# Red grape juice wine



## u01dtj6 (Jul 4, 2009)

Hey all, 


I have noticed that a lot of you guys recommend Welch's grape juice for making juice wines, and you suggest using the frozen stuff.


It's probably a silly question however, butstores here in the UK do not sell the frozen juice? They just sell this:


http://www.sainsburys.com/groceries/shopping/details/product_detail.jsp?bmUID=1246713019740&amp;NEW_NAVIGATOR%3C%3Elevel_0_id=0&amp;NEW_NAVIGATOR%3C%3Elevel_1_id=1&amp;NEW_NAVIGATOR%3C%3Elevel_2_id=2534374310939561&amp;NEW_NAVIGATOR%3C%3Elevel_3_id=2534374320021955&amp;NEW_NAVIGATOR%3C%3Elevel_4_id=2534374320021956&amp;NEW_NAVIGATOR%3C%3Elevel_5_id=1689949375224587




Do any of you have a good recipe for me to make a good dry wine using the product above?


I'd be interested to hearing your replies!


DJ


p.s. I forgot to ask kindly for a dummies recipe!


----------



## vcasey (Jul 4, 2009)

Here is a link for a grape juice winehttp://winemaking.jackkeller.net/request121.asp I've never tried it so I have no idea how it tastes. You can use juice to make wine you just need to make sure that there are no sulfites in the juice so it can ferment. Lots of folks are using organic juices (from a jar) to make wine so once folks wake up or after our holiday they will chime in.
VC


----------



## u01dtj6 (Jul 4, 2009)

Thanks for that VC,


I notice on that page that the amount of sugar required is that to bring the S.G. to 1.095. But actually, I know this sounds shocking, but I've never used a hydrometer as yet, but it's the next thing on my list to buy at the homebrew store.

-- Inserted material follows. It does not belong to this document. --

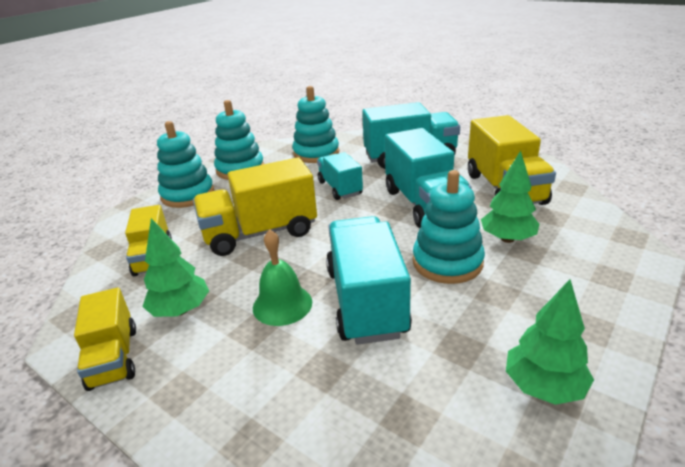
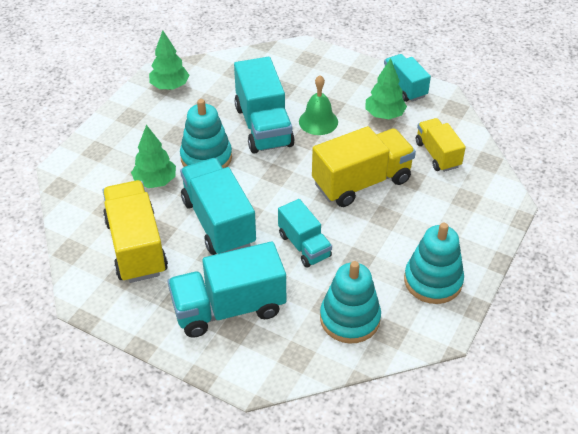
camera: 170 degrees right, 15 degrees up
(114, 357) = (404, 87): yellow truck -> turquoise truck
(188, 195) = (465, 232): turquoise stacking toy -> none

If it's not too much trouble for you, could you explain to me how to use the hydrometer to bring the sugar level up to this point?


Many thanks
DJ


----------



## vcasey (Jul 4, 2009)

I make a simple syrup 1 part water to 2 parts sugar and add slowly, checking often. I have a clear test jar that I'll put the must in, add the hydrometer and read off those darn little numbers



. If you have a wine &amp; beer hobby shop near you they should be able to show you how to read them or just call one up (all of ours love phone calls!) and they can talk you through the process. It really is easy, just sounds like its not.
Also when using any recipe, don't take the amount of sugar added as anything more then a guess. I have often used much less the called for in the recipes. Different source of fruits, time of year, a different year, all fruit 
will be different in sugar content from year to year, location to location. 
VC


----------



## u01dtj6 (Jul 13, 2009)

VC,
I can't believe how silly that question was above. Using the hydrometer has proven to be probably the easiest thing in winemaking.


----------